Di sisi lain, justru saat ini, baik di Indonesia maupun di luar negeri, baik skala universitas, lembaga penelitian maupun skala negara, kelemahannya justru di situ: response rate yang rendah atau bahkan sangat rendah. Itulah mengapa kami di ITB, setelah melihat peta dan lanskap seperti itu, maka kita harus mencari inovasi-inovasi baru, improvement-improvement di semua sisi dan tahapan, dan sebagainya, untuk mengatasi hal itu (response rate rendah), dengan catatan tidak keluar dari guide-line dan tujuan dari tracer study itu sendiri.
Kalau seperti quick-count yang hanya 1, 2 atau beberapa variabel (yang ditanyakan), masih sangat mungkin untuk (menggunakan metode) sampling. Begitu pula kalau target responden yang mau diteliti itu cenderung homogen; mudah memakai sampling. Tetapi tracer study itu satu alumni dengan alumni lainnya sangat berbeda, jika disurvei dengan 180-an variabel pertanyaan itu. Jadi memang hanya dan hanya akan diakui (hasilnya) jika menggunakan (metode) sensus. Itupun tidak boleh menggunakan event-event atau kegiatan tertentu (cara menarik responden untuk melakukan) pengisiannya, harus menggunakan standar yang baku yang sudah ditetapkan untuk tracer study.
Bila menggunakan acara reunian, misalnya, mereka diminta mengisi, maka hasilnya bisa bias krn yang datang reuni mungkin (hanya alumni) yang sukses-sukses, (sementara alumni) yang sama sekali tidak sukses mungkin bisa saja tidak hadir dan lain sebagainya.
Jd harus semuanya baik yang sukses maupun tidak, yang kerja maupun (yang) menganggur dst., karena itu tadi dilakukan sensus untuk target responden yang sudah ditetapkan dalam tahun itu. Dengan demikian data menjadi lebih valid, apalagi (jika) response rate yang (diperoleh) tinggi, tentu saja akan semakin valid.

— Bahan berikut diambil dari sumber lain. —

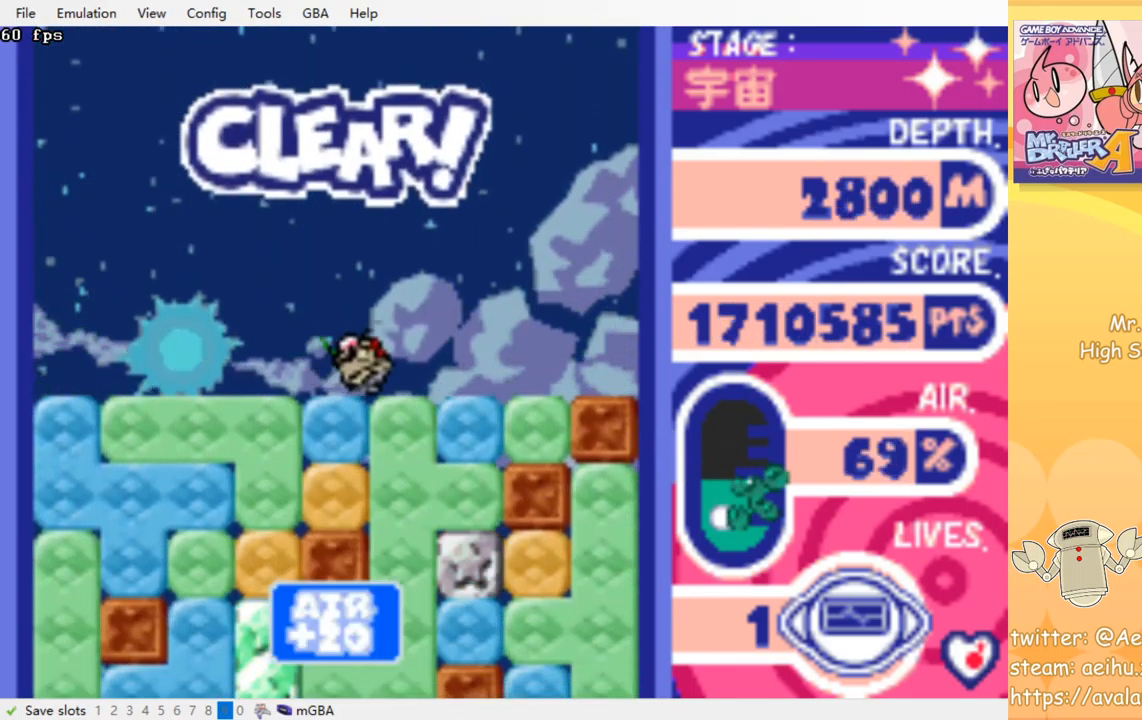
{"buttons": [], "events": [[50, "DPAD_DOWN", "down"], [84, "DPAD_RIGHT", "up"], [167, "CROSS", "down"], [167, "SQUARE", "down"], [284, "CROSS", "up"], [284, "SQUARE", "up"], [434, "DPAD_DOWN", "up"]]}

Moderator: Sensus alumni lulusan 2 tahun sebelum sensus (dilakukan).

Lanjutan Q1: Berdasarkan pengalaman yang dilakukan oleh ITB dengan hasil response rate yg berbeda (dalam 4 tahun terakhir),  apakah ada kecenderungan yg relatif hampir sama dari hasil yang didapat, misalnya kecenderungam lulusan yang bekerja terdapat pada angka-angka yang hampir sama?

A:
Intinya Mas Andes, tentu saja ada yang sama ada yang berbeda. Selama tahun terakhir ada beberapa variabel yang hampir sama terus, tetapi ada juga yang berubah. (Variabel) yang berubah, dan itu cukup menggembirakan kami di ITB, adalah jumlah lulusan yang berwirausaha, itu (mencapai) 5.2 hingga 5.4 persen. Bahkan di 2 tahun terakhir mencapai 7.0 hingga 7.1 persen (lulusan yang) berwirausaha.
(Variabel) yang tetap misalnya, pendapatan tertinggi (per bulan) rata-rata selalu sama, (dari) prodi perminyakan. Rata-rata terus-menerus 16-18 juta per bulan (ini rata-rata ya, baik di dalam maupun luar negeri, dari alumni perminyakan). Dan (prodi tersebut) menempati urutan pertama terus tidak tergoyahkan.

Q2 (Anne Hafina UPI):
Mas Bams, instrumen yang digunakan (oleh ITB) itu yang mana, jumlahnya berapa? Yang dari Dikti sekarang kan 18 item?

A:
Instrumen Dikti memang singkat sekali Mbak. Hanya variabel-variabel tertentu saja. Tetapi apabila menggunakan instrumen core questioner unitrace dan indotrace, (instrumen) yang (dikeluarkan oleh) Dikti sudah lewat atau tercakup semuanya. Makanya lebih tebal, dan kalau di-print itu bisa 18 halaman.
Tetapi kalau (menggunakan sistem) online, bisa diatur, dan harus memakai trik-trik supaya alumni tidak merasa terbebani hehehe.. nah ini mah rahasia.. hehe.. semua nanti buka dapur deh ??

Q3 (Muhammad Iqbal Binus):
Media apa yang efektif untuk metode sensus or sensal, supaya mereka (alumni) lebih nyaman mengisi?

A:
Media apa yang efektif untuk sensus, nah ini menyangkut PT masing-masing. Karena efektif di ITB atau efektif untuk para alumni target responden di ITB belum tentu efektif (diaplikasikan) untuk PT lainnya. Jadi kita perlu mengenali juga karakteristik alumni PT kita masing-masing, atau culturenya, dan sebagainya (ini juga strategi untuk mendapatkan response rate yang tinggi).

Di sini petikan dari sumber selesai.